- [Consigne 1]:
Selon l'extrait sur le sommet de Washington, combien d'États insulaires du Pacifique ont publié la déclaration commune avec les États-Unis ?
- [Consigne 2]:
Extrayez sans aucune modification les lignes fournies, en commençant au début de ces lignes et en terminant par la ligne qui contient "For every layout", cette dernière comprise.

- [Extrait]:
::::

Le président américain Joe Biden, dont l'administration s'est engagée à aider à repousser la "coercition économique" de la Chine, a promis jeudi aux dirigeants des îles du Pacifique de travailler davantage avec leurs alliés et partenaires pour répondre à leurs besoins.

Après un sommet de deux jours à Washington, les États-Unis et les dirigeants et représentants de 14 États insulaires du Pacifique ont publié une déclaration commune dans laquelle ils s'engagent à renforcer leur partenariat et affirment qu'ils partagent une vision d'une région où "la démocratie pourra s'épanouir".

Parmi les signataires du document figurait le premier ministre des îles Salomon, Manasseh Sogavare, dont le gouvernement avait précédemment indiqué qu'il ne signerait pas la déclaration, ce qui a renforcé les inquiétudes concernant ses liens avec la Chine.

Le sommet était la première fois que les États-Unis accueillaient autant de dirigeants d'une région qu'ils considèrent comme une arrière-cour maritime depuis la Seconde Guerre mondiale, mais dans laquelle la Chine fait des avancées régulières.

M. Biden s'est engagé à "coordonner plus efficacement avec nos alliés et partenaires du monde entier pour mieux répondre aux besoins des populations du Pacifique".

Il a promis de faire une priorité du renforcement du partenariat des États-Unis avec les pays insulaires et de les aider à faire face à la "menace existentielle" posée par la crise climatique, leur plus grande priorité.

L'analyste indo-pacifique de la RAND Corporation, Derek Grossman, a déclaré que Washington avait laissé languir les liens avec la région pendant des décennies, mais le sommet a montré que cela avait changé.

"Nous travaillons encore tous, de manière générale, sur la même partition, à savoir que nous ne voulons pas que les Chinois prennent pied militairement dans la région, et nous ne voulons pas qu'ils corrompent les institutions de la région", a-t-il déclaré.

M. Biden n'a fait aucune mention de la Chine dans ses brèves remarques publiques mais a déclaré : "La sécurité de l'Amérique, très franchement, et du monde dépend de votre sécurité et de la sécurité des îles du Pacifique."

Le porte-parole du ministère chinois des affaires étrangères, Mao Ning, répondant à une question sur les remarques de Biden, a déclaré vendredi que la Chine avait une "attitude ouverte" envers les pays souhaitant renforcer la coopération avec les pays insulaires du Pacifique.

Toutefois, Mao a souligné que ces pays ne devaient pas être utilisés comme des pions dans la compétition entre grandes puissances.

::::

- [Lignes fournies]:
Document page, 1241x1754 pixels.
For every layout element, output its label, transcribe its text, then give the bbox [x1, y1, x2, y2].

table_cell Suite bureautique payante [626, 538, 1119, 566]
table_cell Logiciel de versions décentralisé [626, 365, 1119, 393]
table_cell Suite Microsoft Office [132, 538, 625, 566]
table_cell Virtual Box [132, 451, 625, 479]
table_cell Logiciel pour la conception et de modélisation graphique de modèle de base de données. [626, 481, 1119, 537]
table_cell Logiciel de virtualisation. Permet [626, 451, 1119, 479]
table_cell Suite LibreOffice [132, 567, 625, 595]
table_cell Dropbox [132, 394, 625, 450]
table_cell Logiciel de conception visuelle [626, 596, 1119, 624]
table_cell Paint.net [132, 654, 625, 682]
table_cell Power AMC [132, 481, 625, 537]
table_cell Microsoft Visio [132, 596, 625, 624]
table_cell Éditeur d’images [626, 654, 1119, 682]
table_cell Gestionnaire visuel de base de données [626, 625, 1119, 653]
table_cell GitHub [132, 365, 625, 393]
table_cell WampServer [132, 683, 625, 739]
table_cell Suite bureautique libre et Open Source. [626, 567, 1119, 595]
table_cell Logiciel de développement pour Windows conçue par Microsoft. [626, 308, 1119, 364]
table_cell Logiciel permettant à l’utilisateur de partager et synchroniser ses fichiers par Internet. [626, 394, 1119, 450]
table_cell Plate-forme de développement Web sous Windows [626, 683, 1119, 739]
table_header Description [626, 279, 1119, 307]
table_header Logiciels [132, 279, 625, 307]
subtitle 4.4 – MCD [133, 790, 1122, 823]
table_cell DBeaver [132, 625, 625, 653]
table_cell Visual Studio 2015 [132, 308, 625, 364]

::::

- [Réponse 1]:
14 États insulaires du Pacifique.

- [Réponse 2]:
Document page, 1241x1754 pixels.
For every layout element, output its label, transcribe its text, then give the bbox [x1, y1, x2, y2].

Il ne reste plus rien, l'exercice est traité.